I am not really satisfied with the available analysis of why AlphaZero uses MCTS instead of Alpha Beta search. Some analysis claim that its because MCTS is a lot more humanlike. I disagree because I don't think AlphaZero was really concerned about becoming humanlike. The fact that it ended up playing like humans was just a coincidence but it was never the goal behind its design choice.
In the AlphaZero paper,
MCTS and Alpha-Beta Search
For at least four decades the strongest computer chess programs have used alpha-beta search (18, 23). AlphaZero uses a markedly different approach that averages over the position evaluations within a subtree, rather than computing the minimax evaluation of that subtree. However, chess programs using traditional MCTS were much weaker than alpha-beta search programs, (4, 24); while alpha-beta programs based on neural networks have previously been unable to compete with faster, handcrafted evaluation functions. AlphaZero evaluates positions using non-linear function approximation based on a deep neural network, rather than the linear function approximation used in typical chess programs. This provides a much more powerful representation, but may also introduce spurious approximation errors. MCTS averages over these approximation errors, which therefore tend to cancel out when evaluating a large subtree. In contrast, alpha-beta search computes an explicit minimax, which propagates the biggest approximation errors to the root of the subtree. Using MCTS may allow AlphaZero to effectively combine its neural network representations with a powerful, domain-independent search.
What do they mean by
approach that averages over the position evaluations within a subtree, rather than computing the minimax evaluation of that subtree.
What does it mean to average over position evaluations within a subtree?
Also in the next part,
AlphaZero evaluates positions using non-linear function approximation based on a deep neural network, rather than the linear function approximation used in typical chess programs.

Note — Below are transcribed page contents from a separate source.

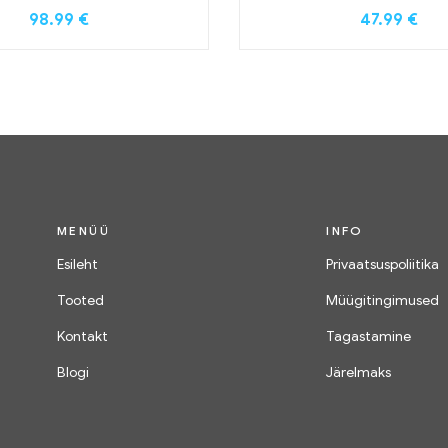
98.99
€
47.99
€
MENÜÜ
INFO
Esileht
Privaatsuspoliitika
Tooted
Müügitingimused
Kontakt
Tagastamine
Blogi
Järelmaks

How is alphazero's evaluation non linear and how are the typical programs linear?
Could someone dumb these down?
My own guess behind MCTS over AB is because MCTS returns visit counts for each of the moves, and this data can be used to train the Policy Network in Alphazero. A minimax(AB) would return just that one best move, which could be used to train value network, but it cannot be used to train Policy network. So MCTS exists to train policy network in Alphazero. Is this a good or a bad guess?
Also, please do not mark these as multiple questions, I believe all these are a part of the same question.